Comment by hathawsh

15 hours ago

This is an amazing resource. It was difficult to appreciate what this resource was for until I tried to create my own boards based on an ESP32. It's not really difficult to build around ESP32, it's just that I don't know what I don't know. With starting points like these, I can start with a lot more confidence. Thank you!

Copy that!

Wonderful that there's a Free version of these designs out there. The bugs and kinks will get sorted out over time.

Does this help you build a custom PCB that you would send to a factory or like just design and simulate something you could build on your own? Or both / neither? I'm not fully understanding what this project does, could you offer insight?

  • This is File -> New Project... -> New Hello World Project. The New Project button in hardware engineering tools often don't have the trailing 3 dots.

    I think most low-end projects done in KiCad are not tested beyond making sure there's no red squiggly underlines at a glance. You are your own F5 key and assembler/runtime crash reporter. Proper circuit verification through software simulation isn't needed for most digital designs unless you do your own wireless antenna, analog amps, and/or DRAM/PCIe/GbE/etc.

    • I like the "File -> New Project" analogy.

      I guess in theory, the original question is whether this project allows a board to be sent of for construction at a company that makes and populates boards. Yes, you could do this if you wanted to. As numpad0 has said though, it's early days for these boards and if you wanted to do something commercially reliable, you will most likely run into issues with things not being completely tested on these boards yet.
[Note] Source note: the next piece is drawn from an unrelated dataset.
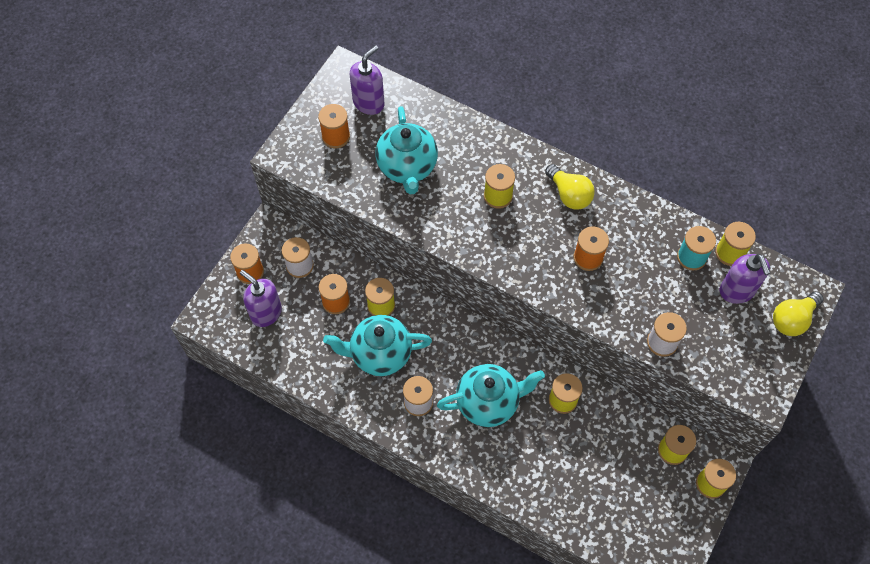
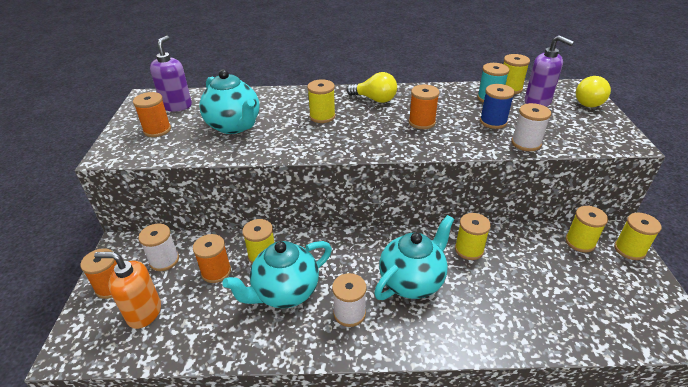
camera: 30 degrees left, 25 degrees down
(266, 313) = (144, 313): purple soap dispenser -> orange soap dispenser
(659, 295) = (493, 122): none -> blue spool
      These boards provide the ability to make your own boards to host the chipsets yourself, rather than relying on a third party providing the board. So what? What if you want USB-C? What if you want to make a square or a circular board? This project is a good step along the way to allowing you to make these kinds of things.

      On the hobbyist and corporate side, they also provide a way to provide a modern design that can use USB-C, which is becoming very common and is better than older USB options.

      As mentioned in the README.md "Available Development Boards" section, the Atmega16u2 chip was hard to come by for Hanqaqa in 2023. The Arduino guys (arduino.com ?) probably did a "lifetime buy" of these comms chips and they probably also have several shelves of fully built Arduino boards as well. Lifetime buys and keeping good stock levels mitigate the risk of difficulty building new boards... Just get one of the older working ones off the shelf and send it. However, for an organisation (even an open source board that becomes fairly popular) wanting to build their own board, not having a given comms chip is a problem. Replacing it with a commonly available one makes it much easier for people/companies wanting to build these boards in any kind of numbers.

      Having the board design readily available is really useful for the reasons above. It does seem like overkill if you just want to fiddle with a board, but if you make something that becomes popular that needs any kind of hardware adjustment, having the design becomes almost essential.